Document images with source code
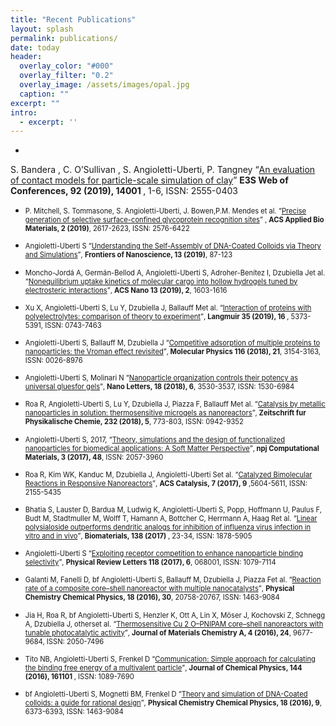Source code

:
 ```yaml
---
title: "Recent Publications"
layout: splash
permalink: publications/
date: today
header:
  overlay_color: "#000"
  overlay_filter: "0.2"
  overlay_image: /assets/images/opal.jpg
  caption: ""
excerpt: ""
intro: 
  - excerpt: ''
---
```

* <p style="font-size:80%">
 S. Bandera , C. O’Sullivan , S. Angioletti-Uberti, P. Tangney <q><a href="https://www.e3s-conferences.org/articles/e3sconf/abs/2019/18/e3sconf_isg2019_14001/e3sconf_isg2019_14001.html">An evaluation of contact models for particle-scale simulation of clay</a></q> <strong> E3S Web of Conferences, 92 (2019), 14001 </strong>, 1-6, ISSN: 2555-0403
* <p style="font-size:80%"> P. Mitchell, S. Tommasone, S. Angioletti-Uberti, J. Bowen,P.M. Mendes et al.  <q><a href="https://pubs.acs.org/doi/10.1021/acsabm.9b00289">Precise generation of selective surface-confined glycoprotein recognition sites</a></q>  , <strong>ACS Applied Bio Materials, 2 (2019)</strong>, 2617-2623, ISSN: 2576-6422
* <p style="font-size:80%"> Angioletti-Uberti S <q><a href="https://www.sciencedirect.com/science/article/pii/B9780081023020000055">Understanding the Self-Assembly of DNA-Coated Colloids via Theory and Simulations</a></q>, <strong>Frontiers of Nanoscience, 13 (2019)</strong>, 87-123
* <p style="font-size:80%"> Moncho-Jordá A, Germán-Bellod A, Angioletti-Uberti S, Adroher-Benítez I, Dzubiella Jet al. <q><a href="https://pubs.acs.org/doi/10.1021/acsnano.8b07609">Nonequilibrium uptake kinetics of molecular cargo into hollow hydrogels tuned by electrosteric interactions</a></q>, <strong>ACS Nano 13 (2019), 2</strong>, 1603-1616
* <p style="font-size:80%"> Xu X, Angioletti-Uberti S, Lu Y, Dzubiella J, Ballauff Met al. <q><a href="https://www.ncbi.nlm.nih.gov/pubmed/30095921">Interaction of proteins with polyelectrolytes: comparison of theory to experiment</a></q>, <strong>Langmuir 35 (2019), 16 </strong>, 5373-5391, ISSN: 0743-7463
* <p style="font-size:80%"> Angioletti-Uberti S, Ballauff M, Dzubiella J <q><a href="https://www.tandfonline.com/doi/abs/10.1080/00268976.2018.1467056">Competitive adsorption of multiple proteins to nanoparticles: the Vroman effect revisited</a></q>,<strong> Molecular Physics 116 (2018), 21</strong>, 3154-3163, ISSN: 0026-8976
* <p style="font-size:80%"> Angioletti-Uberti S, Molinari N <q><a href="https://pubs.acs.org/doi/abs/10.1021/acs.nanolett.8b00586">Nanoparticle organization controls their potency as universal gluesfor gels</a></q>,<strong> Nano Letters, 18 (2018), 6</strong>, 3530-3537, ISSN: 1530-6984
* <p style="font-size:80%"> Roa R, Angioletti-Uberti S, Lu Y, Dzubiella J, Piazza F, Ballauff Met al. <q><a href="https://arxiv.org/abs/1802.02335">Catalysis by metallic nanoparticles in solution: thermosensitive microgels as nanoreactors</a></q>,<strong> Zeitschrift fur Physikalische Chemie, 232 (2018), 5</strong>, 773-803, ISSN: 0942-9352
* <p style="font-size:80%"> Angioletti-Uberti S, 2017, <q><a href="https://www.nature.com/articles/s41524-017-0050-y">Theory, simulations and the design of functionalized nanoparticles for biomedical applications: A Soft Matter Perspective</a></q>,<strong> npj Computational Materials, 3 (2017), 48</strong>, ISSN: 2057-3960 
* <p style="font-size:80%"> Roa R, Kim WK, Kanduc M, Dzubiella J, Angioletti-Uberti Set al. <q><a href="https://pubs.acs.org/doi/10.1021/acscatal.7b01701">Catalyzed Bimolecular Reactions in Responsive Nanoreactors</a></q>, <strong>ACS Catalysis, 7 (2017), 9 </strong>,5604-5611, ISSN: 2155-5435
* <p style="font-size:80%"> Bhatia S, Lauster D, Bardua M, Ludwig K, Angioletti-Uberti S, Popp, Hoffmann U, Paulus F, Budt M, Stadtmuller M, Wolff T, Hamann A, Bottcher C, Herrmann A, Haag Ret al. <q><a href="https://www.ncbi.nlm.nih.gov/pubmed/28550754">Linear polysialoside outperforms dendritic analogs for inhibition of influenza virus infection in vitro and in vivo</a></q>, <strong> Biomaterials, 138 (2017) </strong>, 23-34, ISSN: 1878-5905
* <p style="font-size:80%"> Angioletti-Uberti S <q><a href="https://www.ncbi.nlm.nih.gov/pubmed/28234514">Exploiting receptor competition to enhance nanoparticle binding selectivity</a></q>, <strong>Physical Review Letters 118 (2017), 6</strong>, 068001, ISSN: 1079-7114
* <p style="font-size:80%"> Galanti M, Fanelli D, bf Angioletti-Uberti S, Ballauff M, Dzubiella J, Piazza Fet al. <q><a href="https://pubs.rsc.org/en/content/articlelanding/2016/cp/c6cp01179a#!divAbstract">Reaction rate of a composite core–shell nanoreactor with multiple nanocatalysts</a></q>, <strong>Physical Chemistry Chemical Physics, 18 (2016), 30</strong>, 20758-20767, ISSN: 1463-9084
* <p style="font-size:80%"> Jia H, Roa R, bf Angioletti-Uberti S, Henzler K, Ott A, Lin X, Möser J, Kochovski Z, Schnegg A, Dzubiella J, otherset al. <q><a href="https://pubs.rsc.org/en/content/articlelanding/2016/ta/c6ta03528k#!divAbstract">Thermosensitive Cu 2 O–PNIPAM core–shell nanoreactors with tunable photocatalytic activity</a></q>, <strong>Journal of Materials Chemistry A, 4 (2016), 24</strong>, 9677-9684, ISSN: 2050-7496
* <p style="font-size:80%"> Tito NB, Angioletti-Uberti S, Frenkel D <q><a href="https://aip.scitation.org/doi/10.1063/1.4948257">Communication: Simple approach for calculating the binding free energy of a multivalent particle</a></q>, <strong>Journal of Chemical Physics, 144 (2016), 161101 </strong>, ISSN: 1089-7690
* <p style="font-size:80%"> bf Angioletti-Uberti S, Mognetti BM, Frenkel D <q><a href="https://pubs.rsc.org/en/content/articlelanding/2016/cp/c5cp06981e#!divAbstract">Theory and simulation of DNA-Coated colloids: a guide for rational design</a></q>, <strong>Physical Chemistry Chemical Physics, 18 (2016), 9</strong>, 6373-6393, ISSN: 1463-9084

Problem statement: I need each line of the entries that holds the string "Coated" located and copied.

Problem solution:
* <p style="font-size:80%"> Angioletti-Uberti S <q><a href="https://www.sciencedirect.com/science/article/pii/B9780081023020000055">Understanding the Self-Assembly of DNA-Coated Colloids via Theory and Simulations</a></q>, <strong>Frontiers of Nanoscience, 13 (2019)</strong>, 87-123
* <p style="font-size:80%"> bf Angioletti-Uberti S, Mognetti BM, Frenkel D <q><a href="https://pubs.rsc.org/en/content/articlelanding/2016/cp/c5cp06981e#!divAbstract">Theory and simulation of DNA-Coated colloids: a guide for rational design</a></q>, <strong>Physical Chemistry Chemical Physics, 18 (2016), 9</strong>, 6373-6393, ISSN: 1463-9084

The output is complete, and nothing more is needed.